### Work instruction
The whole listing is to be written out again exactly; the pictures are not.

——————

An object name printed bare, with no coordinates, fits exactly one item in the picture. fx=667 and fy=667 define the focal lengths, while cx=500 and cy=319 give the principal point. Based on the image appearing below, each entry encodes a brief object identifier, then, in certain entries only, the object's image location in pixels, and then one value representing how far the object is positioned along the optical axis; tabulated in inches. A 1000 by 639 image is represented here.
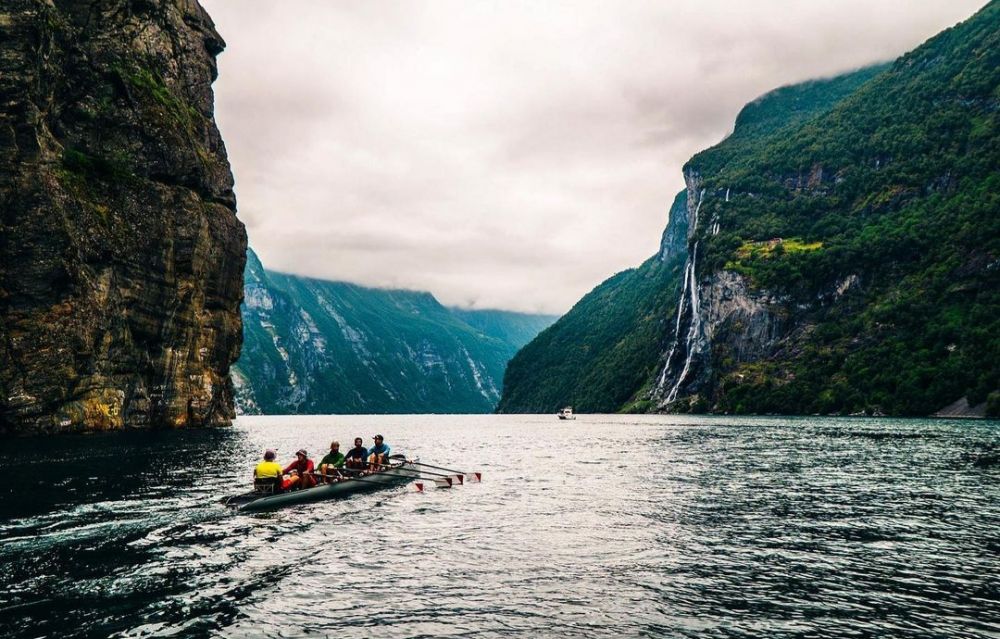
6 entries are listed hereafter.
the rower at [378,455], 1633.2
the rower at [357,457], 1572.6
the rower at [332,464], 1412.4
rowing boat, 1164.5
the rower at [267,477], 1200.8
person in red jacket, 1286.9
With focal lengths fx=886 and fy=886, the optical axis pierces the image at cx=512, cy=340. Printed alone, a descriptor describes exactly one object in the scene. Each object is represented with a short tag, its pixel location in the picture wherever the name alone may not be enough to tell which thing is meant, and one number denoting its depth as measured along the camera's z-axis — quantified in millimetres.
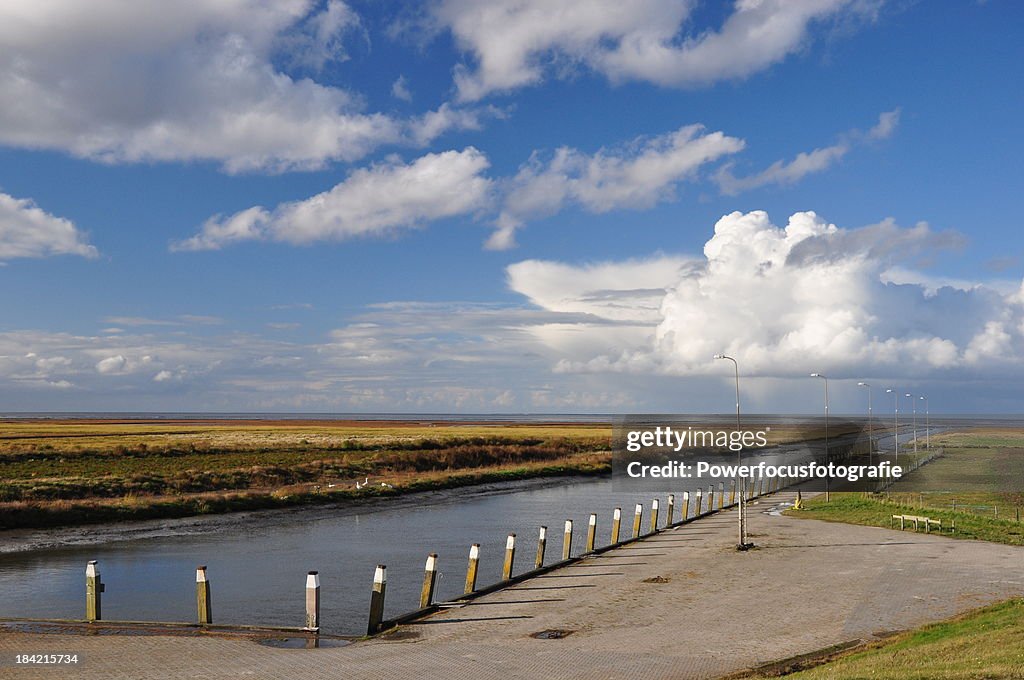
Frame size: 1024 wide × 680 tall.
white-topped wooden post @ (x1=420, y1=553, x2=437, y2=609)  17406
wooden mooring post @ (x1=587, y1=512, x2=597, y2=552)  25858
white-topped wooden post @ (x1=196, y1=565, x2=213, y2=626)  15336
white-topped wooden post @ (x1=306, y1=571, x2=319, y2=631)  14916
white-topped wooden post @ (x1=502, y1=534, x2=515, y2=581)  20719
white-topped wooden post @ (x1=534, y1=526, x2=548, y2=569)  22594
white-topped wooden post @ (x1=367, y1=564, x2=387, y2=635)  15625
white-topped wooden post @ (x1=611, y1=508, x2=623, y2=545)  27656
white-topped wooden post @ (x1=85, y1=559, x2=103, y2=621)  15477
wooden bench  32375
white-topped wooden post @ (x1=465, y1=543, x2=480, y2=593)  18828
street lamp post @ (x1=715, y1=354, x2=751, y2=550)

——————

### Answer to this problem
An object name printed bare, with no coordinates, fits exactly one item in the picture. fx=667 and fy=667 define the focal lengths, while cx=500 and cy=319 give the principal point. Based on the image appearing below, each entry encodes a brief object identifier, then, in certain entries only, the object's image location in pixels, and then one value representing how far the object is positioned along the optical axis; tabulated in inches. A 1000 by 639 image is represented here.
6 entries are listed hereafter.
the rower at [378,455], 1633.2
the rower at [357,457], 1572.6
the rower at [332,464], 1412.4
rowing boat, 1164.5
the rower at [267,477], 1200.8
person in red jacket, 1286.9
With focal lengths fx=886 and fy=886, the optical axis pierces the image at cx=512, cy=340. Printed alone, a descriptor describes exactly one object in the scene. Each object is represented with a short tag, its pixel location in the picture wherever the name alone may not be enough to tell which thing is meant, and one number denoting its depth as measured along the camera's z-axis — quantified in millimetres.
Frame size: 1024 wide × 680 tall.
white-topped wooden post @ (x1=420, y1=553, x2=437, y2=609)  17406
wooden mooring post @ (x1=587, y1=512, x2=597, y2=552)  25858
white-topped wooden post @ (x1=196, y1=565, x2=213, y2=626)  15336
white-topped wooden post @ (x1=306, y1=571, x2=319, y2=631)  14916
white-topped wooden post @ (x1=502, y1=534, x2=515, y2=581)  20719
white-topped wooden post @ (x1=534, y1=526, x2=548, y2=569)  22594
white-topped wooden post @ (x1=367, y1=564, x2=387, y2=635)  15625
white-topped wooden post @ (x1=611, y1=508, x2=623, y2=545)  27656
white-topped wooden post @ (x1=85, y1=559, x2=103, y2=621)  15477
wooden bench  32375
white-topped wooden post @ (x1=465, y1=543, x2=480, y2=593)  18828
street lamp post @ (x1=715, y1=354, x2=751, y2=550)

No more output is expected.